Specifically, in the fusion of information of different kinds of medical images, the integration of PET and CT modalities for survival analysis prediction holds significant clinical relevance. PET provides functional information about metabolic activity, while CT offers anatomical details. By combining these modalities, clinicians can obtain a more comprehensive understanding of the patient’s condition, leading to improved prognostic predictions and treatment planning. Our previous work [
34,
35] also fully explored the PET/CT fusion modality and the diagnosis and prognosis of head and neck cancer in the radiomics dimension, respectively.
Integrating PET and CT modalities for survival analysis prediction may pose challenges related to data availability and integration. PET and CT scans might be acquired at different time points or by different imaging devices, leading to potential inconsistencies. Addressing these challenges requires standardized data acquisition protocols, data preprocessing techniques, and robust fusion algorithms to ensure accurate and reliable predictions.
The promising results obtained from the Q-Former model highlight the potential for further advancements in multi-modal fusion and attention mechanisms for survival analysis prediction. For integrating the clinical textual and image information, although the Q-Former model with multi-modal fusion and attention mechanisms demonstrates superior performance, it is essential to consider the interpretability of the model’s predictions. Deep learning models often act as black boxes, making it challenging to understand the underlying factors contributing to the predictions. The presented findings showcase the effectiveness of using the Q-Former model with multi-modal fusion and attention mechanisms for survival analysis prediction. It is crucial to evaluate the generalization of these results across different patient populations, healthcare settings, and diseases. Replicating the study with diverse datasets and conducting external validation can provide further evidence of the model’s robustness and applicability.

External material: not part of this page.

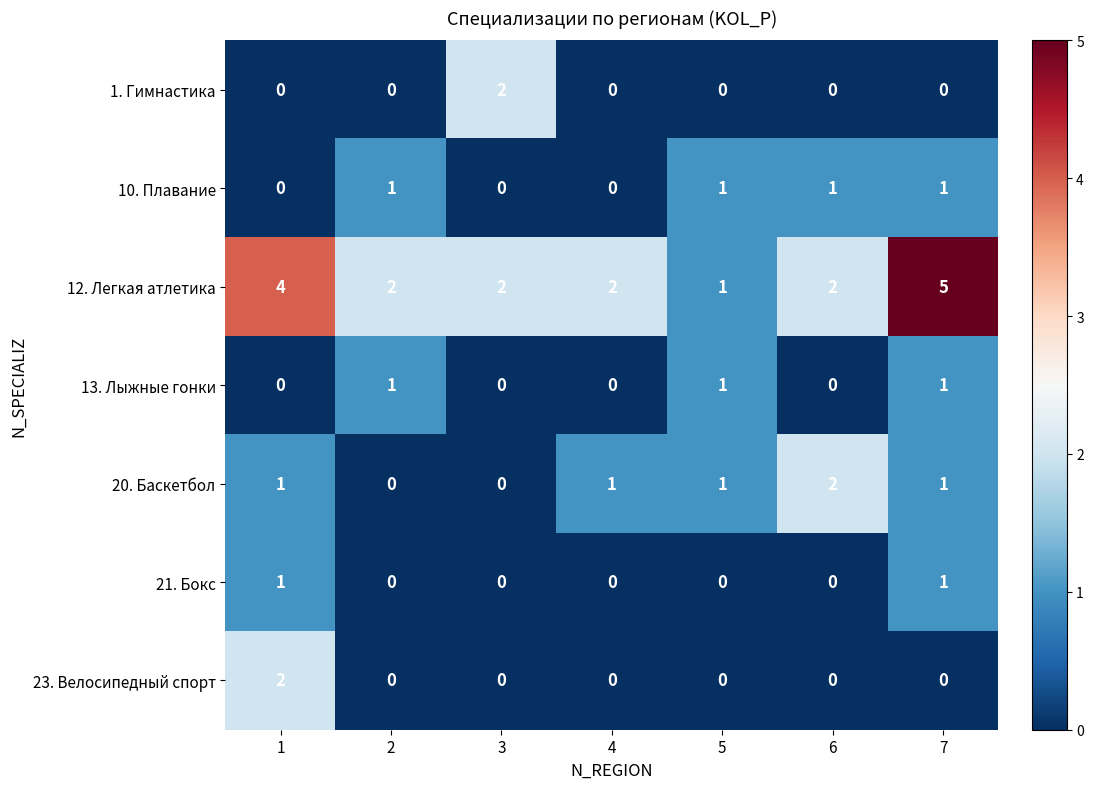

Which series has the largest total across all categories?

12. Легкая атлетика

6. Limitation and Future Recommendations
In real-world clinical applications, the fusion of text and images should be more aligned with the clinical context [
36,
37]. For instance, we may need to process actual case data rather than neatly encoded clinical information. Additionally, the interpretability of deep learning is limited, and we might require corresponding interpretable approaches to better facilitate insights into clinical medical research.
Future research should explore the incorporation of additional modalities, such as genomics or clinical variables, to enhance predictive performance. Additionally, investigating novel attention mechanisms or exploring other deep learning architectures could contribute to further improvements in prognostic predictions.
7. Conclusions
In conclusion, our model not only affirms the efficacy of multi-modal fusion for diagnostic support, but also offers valuable insights for refining survival analysis methodologies. This research highlights the promising potential of our approach in improving prognostic assessments, thereby making significant contributions to the progression of personalized medicine within the realm of HNC.